I return from this digression to the modest demands of the Presbyterians for a repeal of the Sacramental Test, as a reward for their merits at the Restoration and the Revolution; which merits I have fairly represented as well as my memory will allow me. If I have committed any mistakes they must be of little moment. The facts and principal circumstances are what I have obtained and digested, from reading the histories of those times, written by each party; and many thousands have done the same as well as I, who I am sure have in their minds drawn the same conclusions.
This is the faction, and these the men, who are now resuming their applications, and giving in their bills of merit to both kingdoms upon two points, which of all others, they have the least pretensions to offer. I have collected the facts with all possible impartiality, from the current histories of those times; and have shewn, although very briefly, the gradual proceedings of those sectaries under the denomination of Puritans, Presbyterians, and Independents, for about the space of an hundred and eighty years, from the beginning of Queen Elizabeth to this present time. But, notwithstanding all that can be said, these very schismatics (for such they are in temporals as well as spirituals) are now again expecting, soliciting, and demanding, (not without insinuating threats, according to their custom) that the Parliament should fix them upon an equal foot with the Church established. I would fain know to what branch of the legislature they can have the forehead to apply. Not to my lords the bishops; who must have often read, how the predecessors of this very faction, acting upon the same principles, drove the whole bench out of the house; who were then, and hitherto continue one of the three estates. Not to the temporal peers, the second of the three estates; who must have heard, that, immediately after those rebellious fanatics had murdered their king, they voted a House of Lords to be useless and dangerous, and would let them sit no longer, otherwise than when elected as commoners: Not to the House of Commons; who must have heard, that in those fanatic times the Presbyterian and Independent commanders in the army, by military power, expelled all the moderate men out of the house, and left a Rump to govern the nation. Lastly, not to the Crown, which those very saints destined to rule the earth, trampled under their feet, and then in cold blood murdered the blessed wearer.

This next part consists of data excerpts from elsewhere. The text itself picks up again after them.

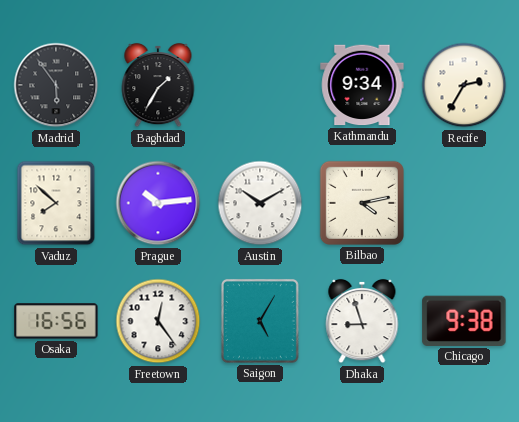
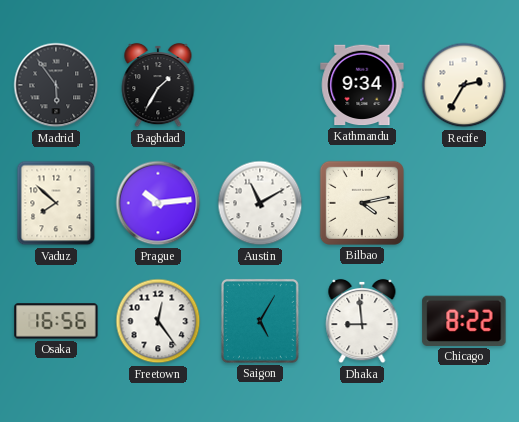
Austin: 10:10 -> 11:10
Dhaka: 8:57 -> 8:59
Chicago: 9:38 -> 8:22
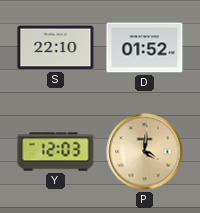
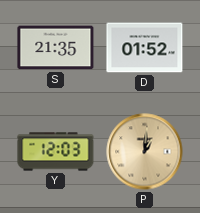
S: 22:10 -> 21:35
P: 4:01 -> 1:01
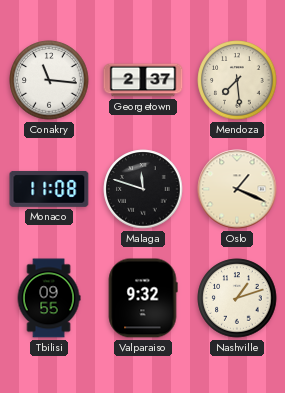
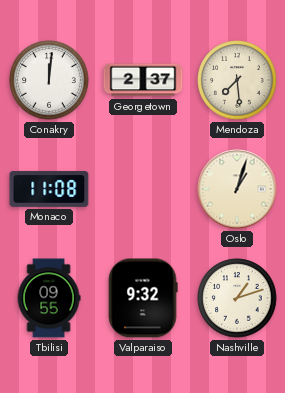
Conakry: 11:16 -> 12:01
Malaga: 11:48 -> none
Oslo: 1:19 -> 1:03
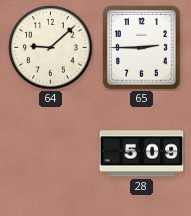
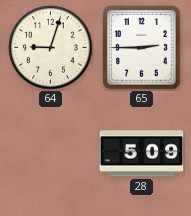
64: 9:08 -> 9:03
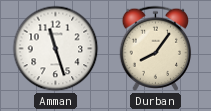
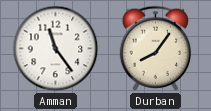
Amman: 11:27 -> 11:24
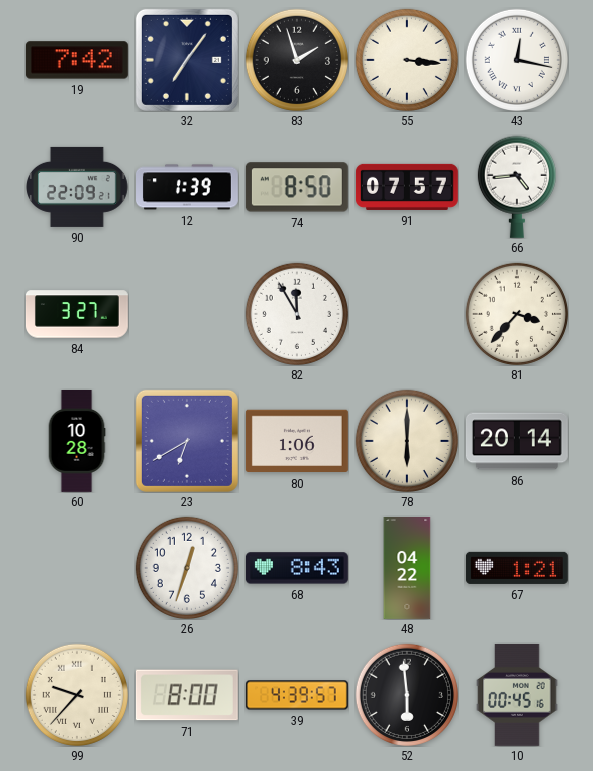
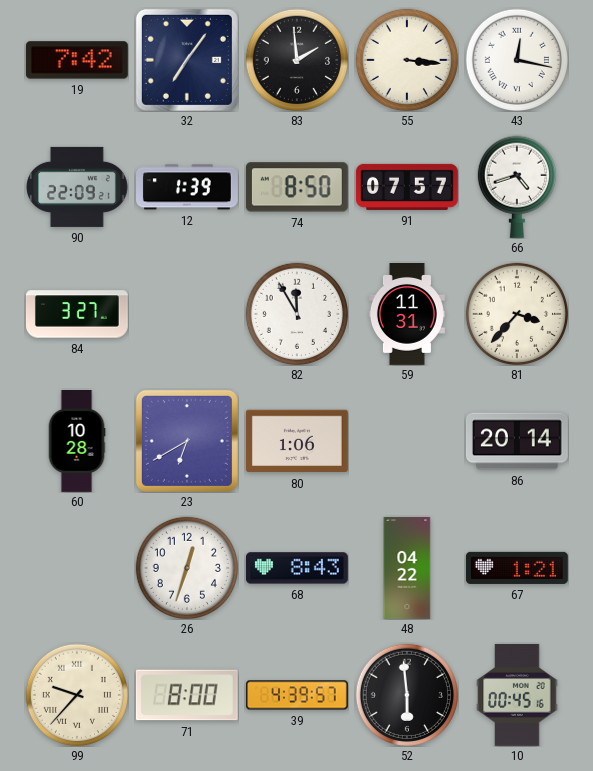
83: 1:57 -> 1:59
66: 4:44 -> 4:42
59: none -> 11:31
78: 6:00 -> none
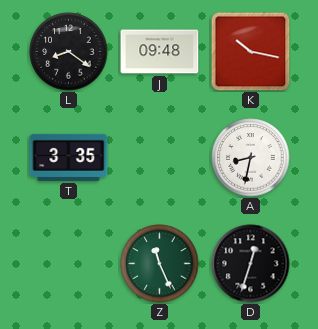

But, the session now approaching, and a clan of dissenting teachers being come up to town from their northern headquarters, accompanied by many of their elders and agents, and supported by a general contribution, to solicit their establishment, with a capacity of holding all military as well as civil employments; I think it high time, that this paper should see the light. However, I cannot conclude without freely confessing, that if the Presbyterians should obtain their ends, I could not be sorry to find them mistaken in the point which they have most at heart by the repeal of the Test; I mean the benefit of employments. For, after all, what assurance can a Scottish northern dissenter, born on Irish ground, have, that he shall be treated with as much favour as a true Scot born beyond the Tweed?